• [REQUEST]
Write out the text lines of the data below again, substituting "Сегодня" for every "Вчера" and keeping everything else unchanged. Omit the picture markers from your answer.

• [TASK INPUT]
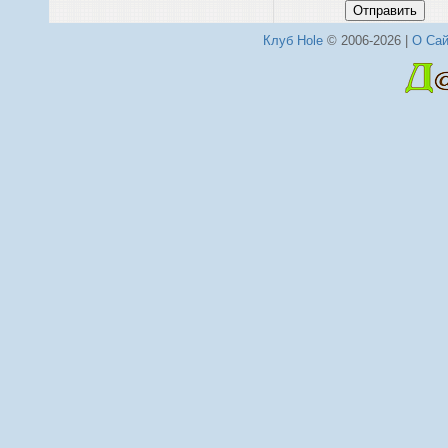
Отправить
Клуб Hole
© 2006-2026 |
О Сай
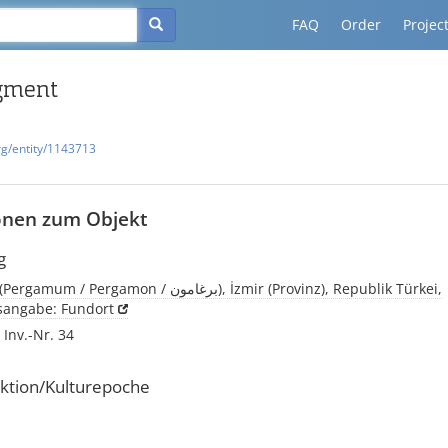
FAQ
Order
Projec
agment
rg/entity/1143713
onen zum Objekt
g
Pergamon, (Pergamum / Pergamon / برغامون), İzmir (Provinz), Republik Türkei,
tsangabe: Fundort
Inv.-Nr. 34
ktion/Kulturepoche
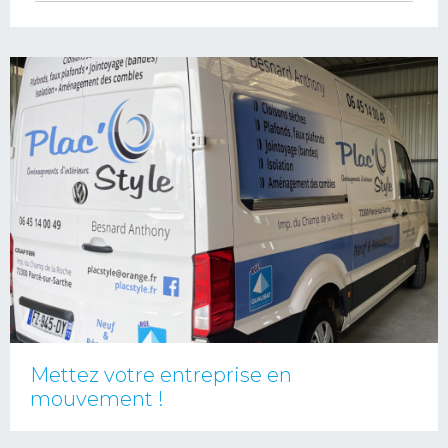
Mettez votre entreprise en
mouvement !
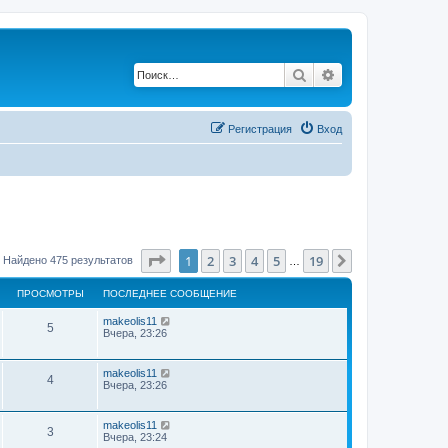
Поиск
Расширенный по
Регистрация
Вход
Страница
1
из
19
1
2
3
4
5
19
След.
Найдено 475 результатов
…
ПРОСМОТРЫ
ПОСЛЕДНЕЕ СООБЩЕНИЕ
makeolis11
5
Вчера, 23:26
makeolis11
4
Вчера, 23:26
makeolis11
3
Вчера, 23:24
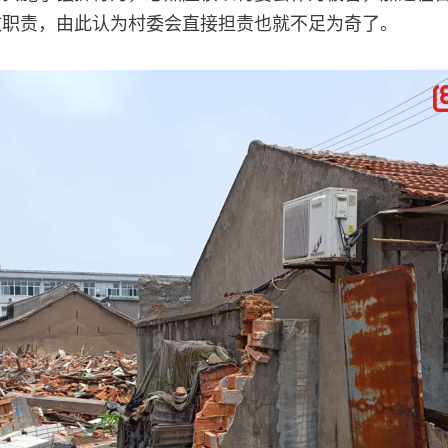
政职责，由此认为村委会直接担责也就不足为奇了。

• [WRITTEN REPLY]
Отправить
Клуб Hole
© 2006-2026 |
О Сай
FAQ
Order
Projec
agment
rg/entity/1143713
onen zum Objekt
g
Pergamon, (Pergamum / Pergamon / برغامون), İzmir (Provinz), Republik Türkei,
tsangabe: Fundort
Inv.-Nr. 34
ktion/Kulturepoche
Mettez votre entreprise en
mouvement !
Поиск
Расширенный по
Регистрация
Вход
Страница
1
из
19
1
2
3
4
5
19
След.
Найдено 475 результатов
…
ПРОСМОТРЫ
ПОСЛЕДНЕЕ СООБЩЕНИЕ
makeolis11
5
Сегодня, 23:26
makeolis11
4
Сегодня, 23:26
makeolis11
3
Сегодня, 23:24
政职责，由此认为村委会直接担责也就不足为奇了。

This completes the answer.